When data is transmitted, it is sent down optical fibers on one of a number of internationally recognized channels, which operate at specific frequencies. As the amount of data increases, the space between these channels decreases, leading to the possibility of interference and crosstalk between them. This could mean that data files and services, such as live video streaming, become corrupted.
Data providers need to adhere to the specific frequencies to avoid interference and regularly check the performance of their transmitters. They check this by calibrating the transmitters using frequency standard equipment but, as the tolerances are reduced, due to the narrower channel spacing, this needs to become more accurate. Although frequency standard equipment with the required level of accuracy exists at the National Physical Laboratory (NPL), it is not designed to carry out calibrations in industrial environments with associated temperature fluctuations and vibrations.
The new research will develop ‘user-friendly’ frequency stabilized laser sources that will be portable and robust enough to enable on-site calibrations of transmission equipment and provide the required levels of accuracy.

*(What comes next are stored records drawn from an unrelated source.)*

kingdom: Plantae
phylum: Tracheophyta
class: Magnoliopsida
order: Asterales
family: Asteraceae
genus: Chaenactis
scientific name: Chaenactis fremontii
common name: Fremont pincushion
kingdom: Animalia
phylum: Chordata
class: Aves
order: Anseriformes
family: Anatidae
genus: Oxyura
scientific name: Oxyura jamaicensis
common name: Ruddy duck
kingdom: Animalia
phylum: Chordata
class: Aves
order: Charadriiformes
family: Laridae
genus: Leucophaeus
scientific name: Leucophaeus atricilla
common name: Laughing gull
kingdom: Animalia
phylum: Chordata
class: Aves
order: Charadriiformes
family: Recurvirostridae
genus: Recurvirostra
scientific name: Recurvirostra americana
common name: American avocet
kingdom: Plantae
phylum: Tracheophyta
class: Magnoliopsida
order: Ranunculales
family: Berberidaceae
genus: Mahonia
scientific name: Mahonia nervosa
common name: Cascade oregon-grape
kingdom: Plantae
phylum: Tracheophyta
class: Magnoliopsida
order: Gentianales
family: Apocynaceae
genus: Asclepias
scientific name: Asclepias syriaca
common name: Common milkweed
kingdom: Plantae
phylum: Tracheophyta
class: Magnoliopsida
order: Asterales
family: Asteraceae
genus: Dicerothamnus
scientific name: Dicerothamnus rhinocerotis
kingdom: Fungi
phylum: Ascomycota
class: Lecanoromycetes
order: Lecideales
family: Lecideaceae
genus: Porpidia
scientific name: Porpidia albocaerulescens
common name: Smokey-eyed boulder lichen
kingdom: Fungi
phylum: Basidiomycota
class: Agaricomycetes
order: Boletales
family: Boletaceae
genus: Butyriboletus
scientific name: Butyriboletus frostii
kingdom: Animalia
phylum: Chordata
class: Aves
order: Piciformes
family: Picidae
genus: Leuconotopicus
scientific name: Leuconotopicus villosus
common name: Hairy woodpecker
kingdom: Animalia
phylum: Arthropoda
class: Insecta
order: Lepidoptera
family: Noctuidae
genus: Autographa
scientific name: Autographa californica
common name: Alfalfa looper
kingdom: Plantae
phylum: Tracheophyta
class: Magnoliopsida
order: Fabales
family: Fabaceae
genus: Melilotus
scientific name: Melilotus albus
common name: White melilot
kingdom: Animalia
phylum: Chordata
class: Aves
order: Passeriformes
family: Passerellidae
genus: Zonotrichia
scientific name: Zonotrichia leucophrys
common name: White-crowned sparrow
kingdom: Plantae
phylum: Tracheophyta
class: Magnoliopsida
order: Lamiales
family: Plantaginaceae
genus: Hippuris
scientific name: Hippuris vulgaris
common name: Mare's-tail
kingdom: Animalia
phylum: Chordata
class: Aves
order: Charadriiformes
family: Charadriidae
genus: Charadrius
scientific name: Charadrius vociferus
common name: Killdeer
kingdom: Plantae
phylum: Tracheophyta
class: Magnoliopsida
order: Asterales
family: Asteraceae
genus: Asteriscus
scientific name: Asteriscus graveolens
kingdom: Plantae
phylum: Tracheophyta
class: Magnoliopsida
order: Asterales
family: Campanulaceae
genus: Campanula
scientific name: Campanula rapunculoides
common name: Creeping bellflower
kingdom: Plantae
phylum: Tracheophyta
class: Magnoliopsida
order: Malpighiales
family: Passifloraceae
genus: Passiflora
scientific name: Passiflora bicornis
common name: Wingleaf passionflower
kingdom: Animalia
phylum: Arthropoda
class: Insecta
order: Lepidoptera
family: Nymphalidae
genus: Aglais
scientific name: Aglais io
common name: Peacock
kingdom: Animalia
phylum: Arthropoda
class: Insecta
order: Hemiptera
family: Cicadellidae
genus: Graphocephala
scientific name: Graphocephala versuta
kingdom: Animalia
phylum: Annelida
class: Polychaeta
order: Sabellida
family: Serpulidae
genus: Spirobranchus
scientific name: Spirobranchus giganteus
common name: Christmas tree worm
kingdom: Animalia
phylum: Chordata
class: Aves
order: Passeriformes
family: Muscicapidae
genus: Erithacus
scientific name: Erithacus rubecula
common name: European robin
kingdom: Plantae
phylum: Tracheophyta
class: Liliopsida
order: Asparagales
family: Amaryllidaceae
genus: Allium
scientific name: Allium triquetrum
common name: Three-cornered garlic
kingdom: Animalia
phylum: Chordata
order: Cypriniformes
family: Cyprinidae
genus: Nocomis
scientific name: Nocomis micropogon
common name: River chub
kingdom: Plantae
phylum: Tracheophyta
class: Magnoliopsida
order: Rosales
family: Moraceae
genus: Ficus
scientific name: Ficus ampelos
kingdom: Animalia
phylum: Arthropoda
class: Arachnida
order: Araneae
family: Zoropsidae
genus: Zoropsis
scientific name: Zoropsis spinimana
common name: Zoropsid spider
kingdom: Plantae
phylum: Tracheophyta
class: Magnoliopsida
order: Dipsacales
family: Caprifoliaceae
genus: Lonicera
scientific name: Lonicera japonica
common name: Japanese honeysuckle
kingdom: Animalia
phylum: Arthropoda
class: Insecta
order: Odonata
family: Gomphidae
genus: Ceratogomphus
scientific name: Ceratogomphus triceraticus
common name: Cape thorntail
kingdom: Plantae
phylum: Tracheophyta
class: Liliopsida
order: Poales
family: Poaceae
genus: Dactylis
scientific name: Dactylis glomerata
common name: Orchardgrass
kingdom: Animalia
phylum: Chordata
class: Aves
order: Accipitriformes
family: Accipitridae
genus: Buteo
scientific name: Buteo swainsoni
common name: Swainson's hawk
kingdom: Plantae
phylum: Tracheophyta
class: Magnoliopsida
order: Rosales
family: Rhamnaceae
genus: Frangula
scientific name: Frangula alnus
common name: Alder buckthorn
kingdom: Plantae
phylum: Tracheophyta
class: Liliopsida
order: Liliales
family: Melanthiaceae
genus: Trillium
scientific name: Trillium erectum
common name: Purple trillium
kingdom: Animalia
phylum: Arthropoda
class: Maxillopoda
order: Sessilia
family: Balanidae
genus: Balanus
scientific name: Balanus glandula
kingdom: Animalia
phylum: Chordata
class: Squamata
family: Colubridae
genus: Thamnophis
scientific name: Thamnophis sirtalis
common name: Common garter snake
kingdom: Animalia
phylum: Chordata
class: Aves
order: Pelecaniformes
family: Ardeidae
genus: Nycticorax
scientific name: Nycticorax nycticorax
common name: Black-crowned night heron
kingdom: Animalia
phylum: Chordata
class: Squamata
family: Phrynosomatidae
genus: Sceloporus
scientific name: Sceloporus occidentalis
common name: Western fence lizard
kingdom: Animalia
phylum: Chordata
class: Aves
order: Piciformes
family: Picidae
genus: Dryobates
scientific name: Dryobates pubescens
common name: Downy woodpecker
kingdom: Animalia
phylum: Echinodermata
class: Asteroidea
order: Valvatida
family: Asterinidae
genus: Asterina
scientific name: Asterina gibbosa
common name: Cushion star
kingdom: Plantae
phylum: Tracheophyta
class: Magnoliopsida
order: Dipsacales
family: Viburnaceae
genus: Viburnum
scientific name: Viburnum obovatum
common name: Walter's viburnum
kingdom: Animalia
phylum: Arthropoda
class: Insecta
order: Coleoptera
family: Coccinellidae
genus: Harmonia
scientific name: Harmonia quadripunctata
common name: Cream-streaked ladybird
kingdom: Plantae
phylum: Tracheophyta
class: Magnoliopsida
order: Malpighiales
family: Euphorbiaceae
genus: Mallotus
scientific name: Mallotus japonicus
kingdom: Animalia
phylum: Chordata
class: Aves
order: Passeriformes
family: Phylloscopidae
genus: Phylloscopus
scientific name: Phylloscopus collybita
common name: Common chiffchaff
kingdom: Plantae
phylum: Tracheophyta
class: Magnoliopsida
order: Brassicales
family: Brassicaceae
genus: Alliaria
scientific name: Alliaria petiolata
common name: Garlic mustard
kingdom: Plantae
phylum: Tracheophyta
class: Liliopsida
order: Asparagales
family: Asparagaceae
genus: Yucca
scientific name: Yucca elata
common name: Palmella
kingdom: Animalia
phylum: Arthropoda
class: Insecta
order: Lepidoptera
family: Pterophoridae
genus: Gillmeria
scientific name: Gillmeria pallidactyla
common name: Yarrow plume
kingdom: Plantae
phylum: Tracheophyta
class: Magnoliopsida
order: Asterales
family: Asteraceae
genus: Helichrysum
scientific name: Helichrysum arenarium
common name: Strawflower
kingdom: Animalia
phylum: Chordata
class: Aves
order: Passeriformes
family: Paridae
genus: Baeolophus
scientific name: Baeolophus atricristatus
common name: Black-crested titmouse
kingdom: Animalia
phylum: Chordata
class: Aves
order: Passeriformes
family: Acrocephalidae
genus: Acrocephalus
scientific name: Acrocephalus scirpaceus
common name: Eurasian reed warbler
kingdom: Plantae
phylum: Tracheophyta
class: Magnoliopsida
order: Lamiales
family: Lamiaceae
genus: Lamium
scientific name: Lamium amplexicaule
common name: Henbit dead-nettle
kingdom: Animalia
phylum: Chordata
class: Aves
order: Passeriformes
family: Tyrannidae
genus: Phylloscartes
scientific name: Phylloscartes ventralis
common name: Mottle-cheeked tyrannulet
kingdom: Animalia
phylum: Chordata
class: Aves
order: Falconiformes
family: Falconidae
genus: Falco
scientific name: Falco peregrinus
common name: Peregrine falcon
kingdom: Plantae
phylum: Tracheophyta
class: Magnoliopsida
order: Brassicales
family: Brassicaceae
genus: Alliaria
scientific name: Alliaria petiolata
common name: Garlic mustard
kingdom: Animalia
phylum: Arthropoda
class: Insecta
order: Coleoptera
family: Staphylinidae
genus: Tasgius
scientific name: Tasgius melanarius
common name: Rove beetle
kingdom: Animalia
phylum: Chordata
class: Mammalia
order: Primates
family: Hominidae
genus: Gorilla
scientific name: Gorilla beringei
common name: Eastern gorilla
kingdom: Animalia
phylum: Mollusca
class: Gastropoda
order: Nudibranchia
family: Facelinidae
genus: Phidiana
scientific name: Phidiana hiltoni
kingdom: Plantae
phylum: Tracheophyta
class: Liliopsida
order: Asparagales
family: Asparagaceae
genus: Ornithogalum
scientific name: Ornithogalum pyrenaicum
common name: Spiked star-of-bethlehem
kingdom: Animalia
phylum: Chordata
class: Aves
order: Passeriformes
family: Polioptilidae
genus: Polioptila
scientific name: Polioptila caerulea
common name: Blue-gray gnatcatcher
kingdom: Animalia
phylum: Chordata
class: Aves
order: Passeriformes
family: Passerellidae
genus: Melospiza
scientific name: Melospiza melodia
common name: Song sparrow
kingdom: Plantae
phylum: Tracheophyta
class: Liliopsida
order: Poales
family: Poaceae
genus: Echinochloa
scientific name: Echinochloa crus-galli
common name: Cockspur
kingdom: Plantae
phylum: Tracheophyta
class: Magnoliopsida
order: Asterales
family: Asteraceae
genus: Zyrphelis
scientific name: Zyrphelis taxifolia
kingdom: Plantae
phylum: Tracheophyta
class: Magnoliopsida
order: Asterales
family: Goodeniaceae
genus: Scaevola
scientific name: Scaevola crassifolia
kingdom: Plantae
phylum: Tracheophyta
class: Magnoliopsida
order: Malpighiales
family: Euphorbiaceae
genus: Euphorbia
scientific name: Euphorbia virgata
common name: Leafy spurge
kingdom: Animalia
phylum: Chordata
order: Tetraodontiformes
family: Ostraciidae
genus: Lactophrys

Geoffrey Barwood, lead researcher on the project at NPL, said: “We envisage an opto-electronic system within a 19-inch rack that provides an on-site frequency calibration service. We hope the system will be a turnkey standard for companies to use. If we do want to move to a Digital Britain, this type of equipment becomes an essential part of the infrastructure.”
The project is funded by the European Metrology Research Programme (EMRP), which is jointly supported by the European Commission and the European Association of National Metrology Institutes (EURAMET). NPL is coordinating the project and institutes from Spain, Denmark, Switzerland, Italy, France, Finland and Germany are also taking part.